WORK ORDER. Where does the string "territori" occur in the records below? Copy every line that holds it.

Page images and extracted text.
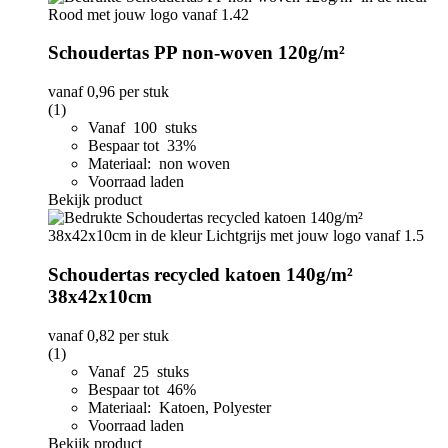
Schoudertas PP non-woven 120g/m²
vanaf
0,96
per stuk
(1)
Vanaf 100 stuks
Bespaar tot 33%
Materiaal: non woven
Voorraad laden
Bekijk product
Schoudertas recycled katoen 140g/m²
38x42x10cm
vanaf
0,82
per stuk
(1)
Vanaf 25 stuks
Bespaar tot 46%
Materiaal: Katoen, Polyester
Voorraad laden
Bekijk product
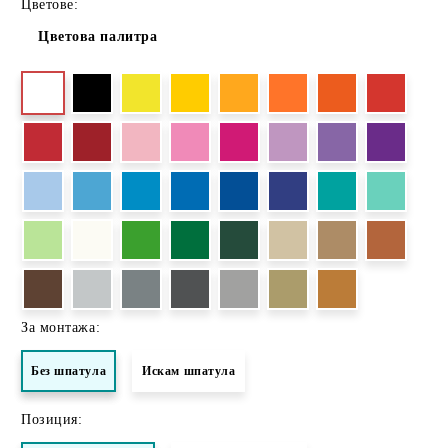
Цветове:
Цветова палитра
За монтажа:
Без шпатула
Искам шпатула
Позиция:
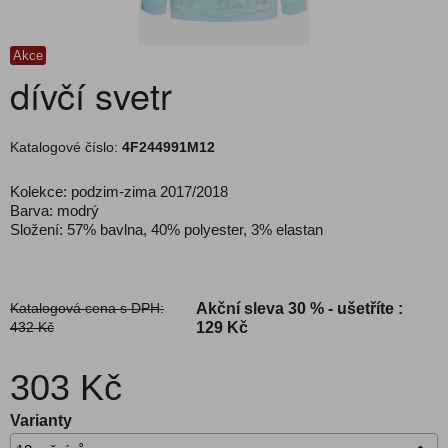
Akce
dívčí svetr
Katalogové číslo:
4F244991M12
Kolekce: podzim-zima 2017/2018
Barva: modrý
Složení: 57% bavlna, 40% polyester, 3% elastan
Katalogová cena s DPH:
Akční sleva
30 % - ušetříte :
432 Kč
129 Kč
303 Kč
Varianty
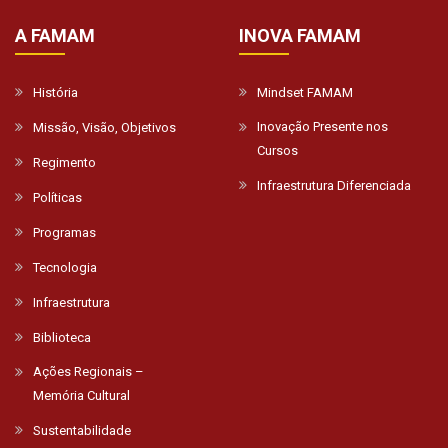
A FAMAM
INOVA FAMAM
História
Mindset FAMAM
Inovação Presente nos
Missão, Visão, Objetivos
Cursos
Regimento
Infraestrutura Diferenciada
Políticas
Programas
Tecnologia
Infraestrutura
Biblioteca
Ações Regionais –
Memória Cultural
Sustentabilidade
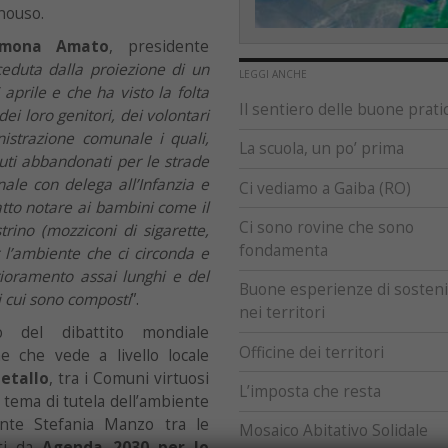
onouso.
imona Amato
, presidente
eduta dalla proiezione di un
LEGGI ANCHE
 aprile e che ha visto la folta
Il sentiero delle buone prati
dei loro genitori, dei volontari
nistrazione comunale i quali,
La scuola, un po’ prima
fiuti abbandonati per le strade
ale con delega all’Infanzia e
Ci vediamo a Gaiba (RO)
tto notare ai bambini come il
Ci sono rovine che sono
trino (mozziconi di sigarette,
fondamenta
 l’ambiente che ci circonda e
rioramento assai lunghi e del
Buone esperienze di sostenib
i cui sono composti
”.
nei territori
to del dibattito mondiale
Officine dei territori
he che vede a livello locale
etallo
, tra i Comuni virtuosi
L’imposta che resta
n tema di tutela dell’ambiente
ente Stefania Manzo tra le
Mosaico Abitativo Solidale
ati da
Agenda 2030 per lo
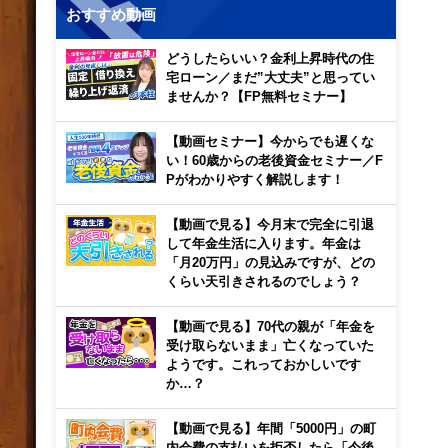
おすすめ動画
どうしたらいい？金利上昇時代の住
宅ローン／まだ”大丈夫”と思ってい
ませんか？【FP無料セミナー】
【動画セミナー】今からでも遅くな
い！60歳からの老後資金セミナー／F
Pがわかりやすく解説します！
【動画で見る】今月末で完全に引退
して年金生活に入ります。年金は
「月20万円」の見込みですが、どの
くらい天引きされるのでしょう？
【動画で見る】70代の親が「年金を
受け取らないまま」亡くなっていた
ようです。これっておかしいです
か…？
【動画で見る】年間「5000円」の町
内会費の支払いを拒否したら「今後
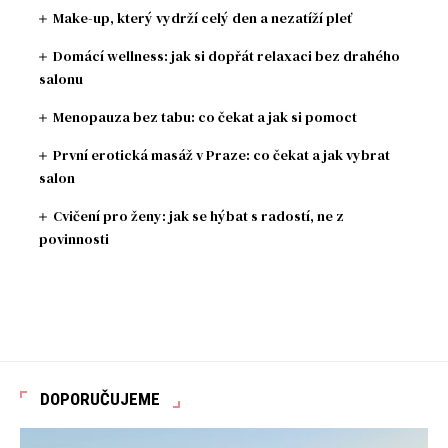
Make-up, který vydrží celý den a nezatíží pleť
Domácí wellness: jak si dopřát relaxaci bez drahého
salonu
Menopauza bez tabu: co čekat a jak si pomoct
První erotická masáž v Praze: co čekat a jak vybrat
salon
Cvičení pro ženy: jak se hýbat s radostí, ne z
povinnosti
DOPORUČUJEME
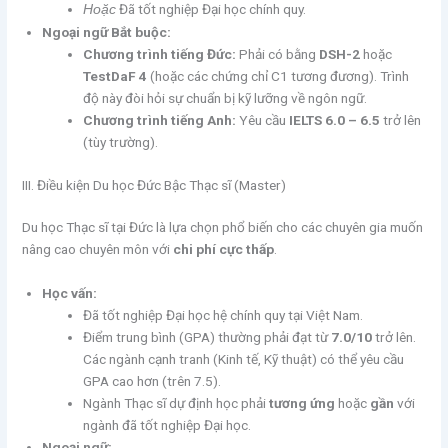
Đã tốt nghiệp Đại học chính quy.
Hoặc
Ngoại ngữ Bắt buộc:
Chương trình tiếng Đức:
Phải có bằng
DSH-2
hoặc
TestDaF 4
(hoặc các chứng chỉ C1 tương đương). Trình
độ này đòi hỏi sự chuẩn bị kỹ lưỡng về ngôn ngữ.
Chương trình tiếng Anh:
Yêu cầu
IELTS 6.0 – 6.5
trở lên
(tùy trường).
III. Điều kiện Du học Đức Bậc Thạc sĩ (Master)
Du học Thạc sĩ tại Đức là lựa chọn phổ biến cho các chuyên gia muốn
nâng cao chuyên môn với
chi phí cực thấp
.
Học vấn:
Đã tốt nghiệp Đại học hệ chính quy tại Việt Nam.
Điểm trung bình (GPA) thường phải đạt từ
7.0/10
trở lên.
Các ngành cạnh tranh (Kinh tế, Kỹ thuật) có thể yêu cầu
GPA cao hơn (trên 7.5).
Ngành Thạc sĩ dự định học phải
tương ứng
hoặc
gần
với
ngành đã tốt nghiệp Đại học.
Ngoại ngữ:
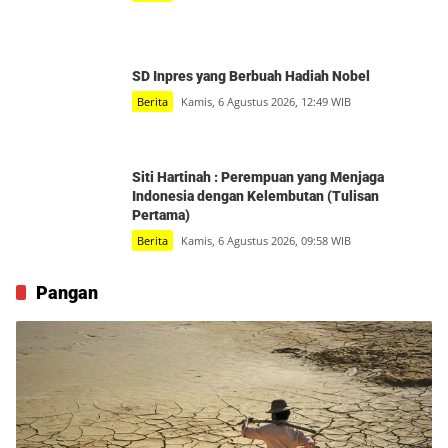
SD Inpres yang Berbuah Hadiah Nobel
Berita
Kamis, 6 Agustus 2026, 12:49 WIB
Siti Hartinah : Perempuan yang Menjaga
Indonesia dengan Kelembutan (Tulisan
Pertama)
Berita
Kamis, 6 Agustus 2026, 09:58 WIB
Pangan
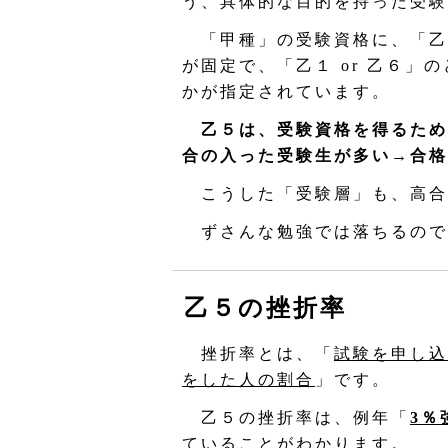
う、具体的な目的を持った受験
「甲種」の受験資格に、「乙
が固定で、「乙１ or 乙６」
かが指定されています。
乙５は、受験資格を得るため
合の入った受験生が多い→合格
こうした「受験層」も、高合
ずさんな勉強では落ちるので
乙５の挫折率
挫折率とは、「
試験を申し込
をした人の割合
」です。
乙５の挫折率は、例年「
3％
ていることがわかります。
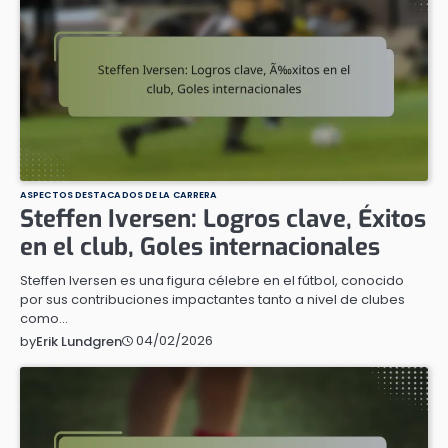
ASPECTOS DESTACADOS DE LA CARRERA
Steffen Iversen: Logros clave, Éxitos
en el club, Goles internacionales
Steffen Iversen es una figura célebre en el fútbol, conocido
por sus contribuciones impactantes tanto a nivel de clubes
como…
04/02/2026
by
Erik Lundgren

SOLUTION FOR THIS TASK.
nei territori
Officine dei territori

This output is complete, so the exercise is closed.